I think this book should be of interest to a large group of people interested in
the intersection of language, sociology, and culture. It should work for both
researchers and advanced students as a way to acquaint oneself with the more
recent work in the field. I also think it would probably work in an introductory
course to multilingualism for students: All the steps of a well-conducted
research are clearly presented (see for instance chapter 3 on research questions
and research methods). However, students may wish for the inclusion of a
glossary of terms.
REFERENCES
Bailey, B. (2007), "Heteroglossia and boundaries", in M. Heller (ed.),
Bilingualism: a social Approach. Basingstoke: Palgrave, pp. 257-76.
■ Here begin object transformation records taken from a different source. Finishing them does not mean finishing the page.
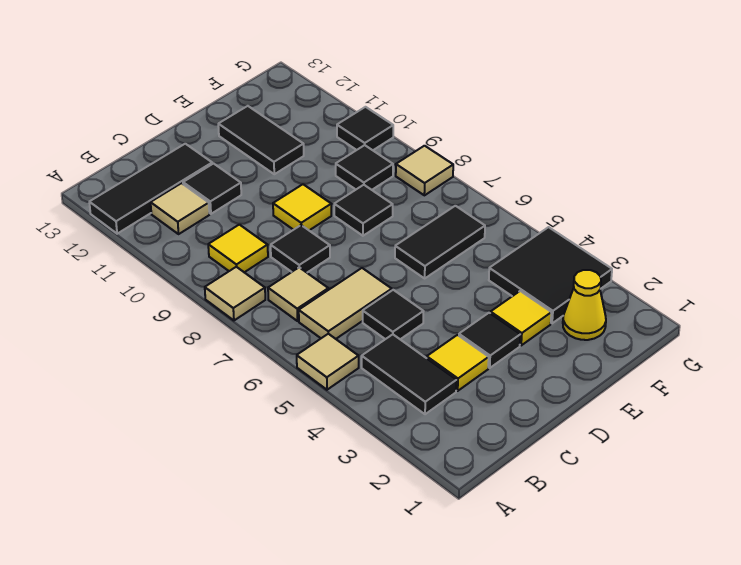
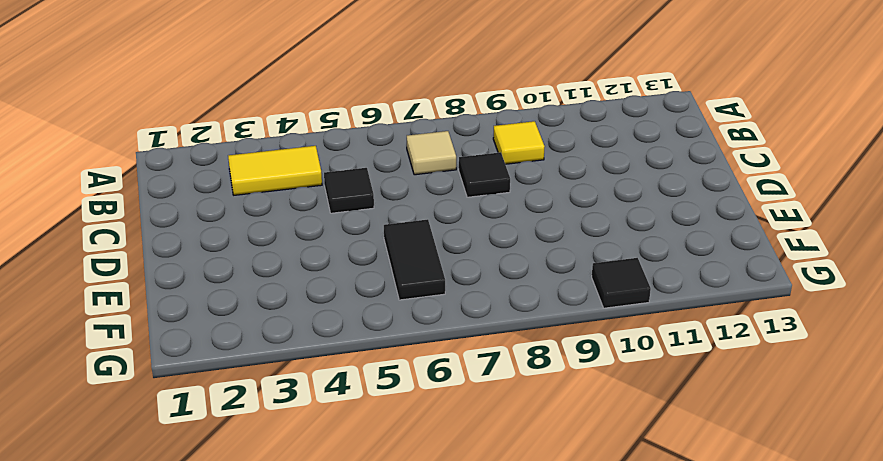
yellow tile B3:B4 level 1 -> black tile B3:B4 level 1
none -> tan tile A5 level 1
none -> tan tile A8 level 1
none -> black tile A12:C12 level 1

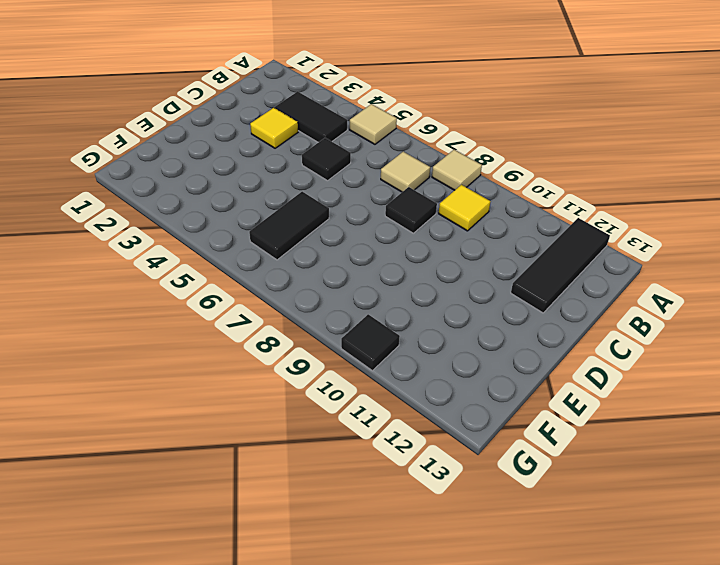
none -> tan tile B6:C6 level 1
none -> tan tile B11 level 1
none -> black tile C11 level 1

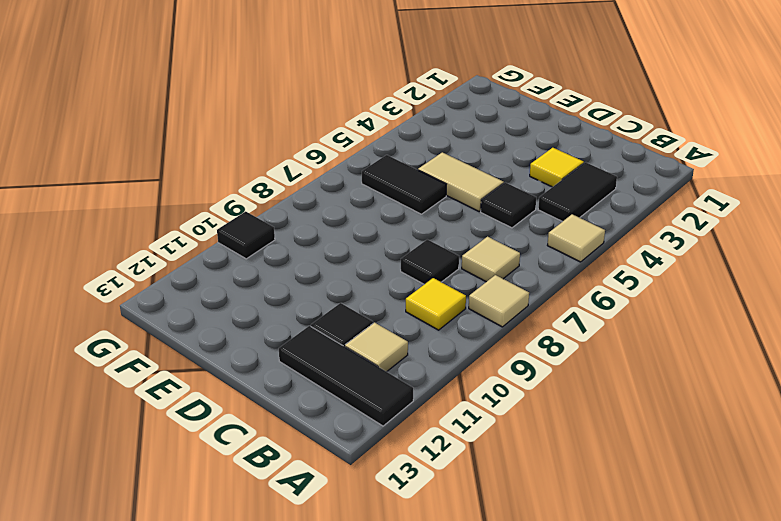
tan tile D5:E5 level 1 -> tan tile B6:C6 level 1
none -> black tile D3 level 1
none -> yellow tile D9 level 1
none -> yellow tile E3 level 1

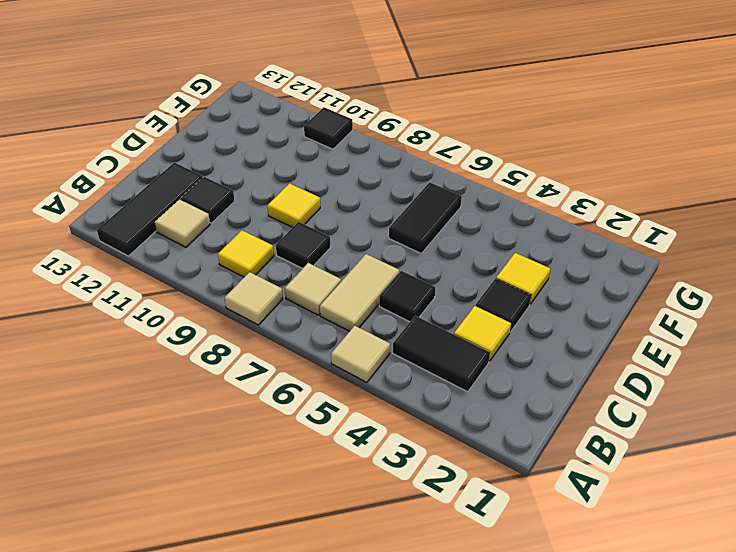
none -> black tile E8 level 1
none -> black tile E11:E12 level 1
none -> yellow cone F2 level 1

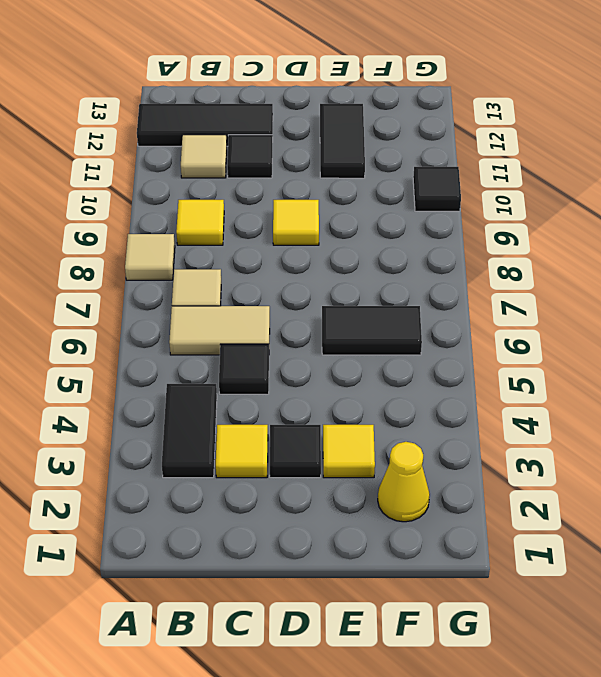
none -> tan tile A5 level 1
none -> black tile C8 level 1
none -> black tile E8 level 1

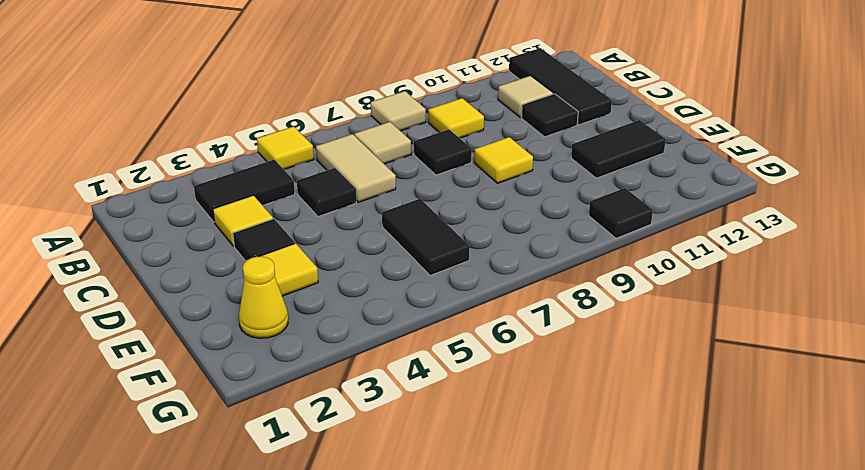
yellow tile A5 level 1 -> tan tile A5 level 1
none -> black tile E8 level 1
none -> black tile F3:G4 level 1
none -> black tile F9 level 1

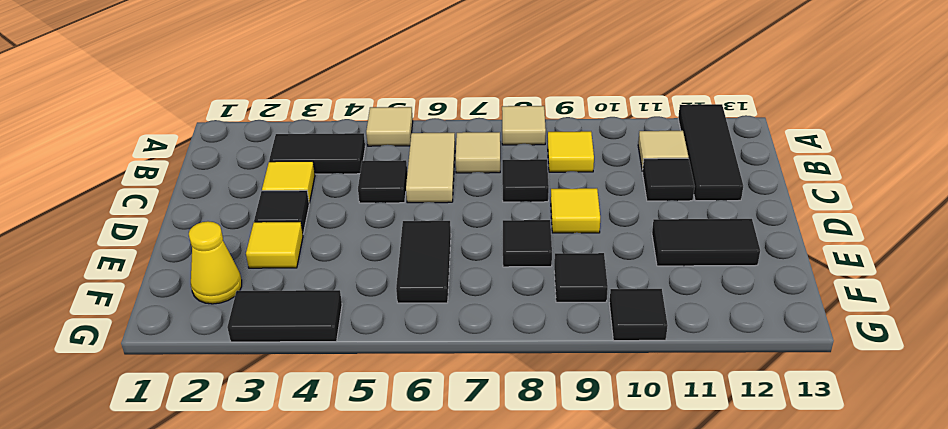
black tile G3:G4 level 1 -> black tile F3:G4 level 1
none -> tan tile G8 level 1

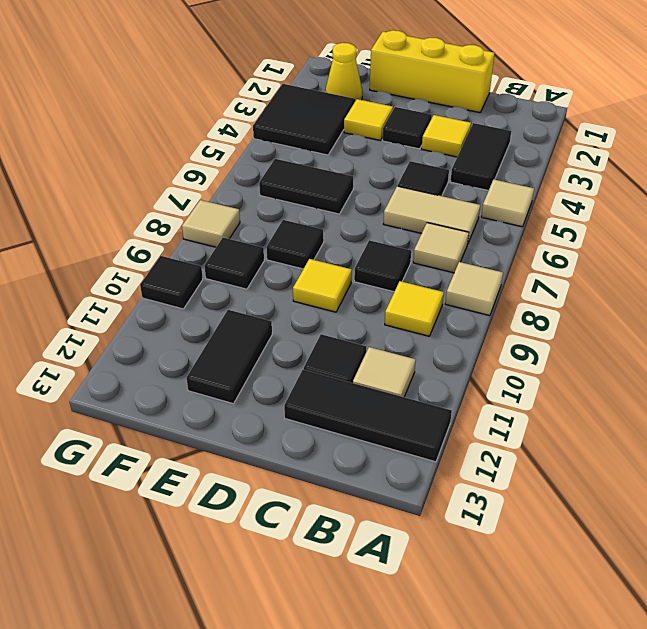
yellow brick C1:E1 level 1 -> none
Baker, C. (2003), "Biliteracy and transliteracy in Wales: Language planning and
the Welsh national curriculum", in N. Hornberger (ed.), Continua of Biliteracy.
Clevedon: Multilingual Matters, pp. 71-90.
Fishman, J. (1967), "Bilingualism with and without diglossia; diglossia with and
without bilingualism". Journal of Social Issues, 23, pp. 29-38.
Garcia, O. (2007), "Foreword", in S. Makoni and A. Pennycook (eds.),
Disinventing and Reconstituting Languages. Clevedon: Multilingual Matters, pp.
xi-xv.
Heller, M. (2006), Linguistic Minorities and Modernity, 2nd ed.
London: Continuum.
Heller, M. (2008), "Doing Ethnography", in W. Li Wei and M. Moyer (eds.), The
Blackwell Guide to Research Methods in Bilingualism and Multilingualism, pp.
249-62. Oxford: Blackwell.
Lopez, L. E. (2008), "Indigenous contributions to an ecology of language
learning in Latin America", in A. Creese, P.W. Martin and N. H. Hornberger
(eds.), Encyclopedia of Language and Education, 9, Ecology of Language. New
York: Springer Science+Business Media LLC., pp. 141-58.
Van Lier, L. (2008), "The ecology of language learning and sociolcultural
theory", in A. Creese, P. Martin and N. H. Hornberger (eds.), Encyclopedia of
Language and Education, 9, Ecology of Language. New York: Springer
Science+Business Media LLC., pp. 53-65.
ABOUT THE REVIEWER
Valeria Buttini is in her second year of PhD study in Italian Linguistics at the
University of Basel. Her research interests lie in the fields of
sociolinguistics, multilingualism, second language acquisition, text
linguistics, and syntax. At the University of Basel she has taught a course on
"An Introduction to Second Language Acquisition" and is currently teaching
"Argumentative writing". She also teaches Italian as a Second Language.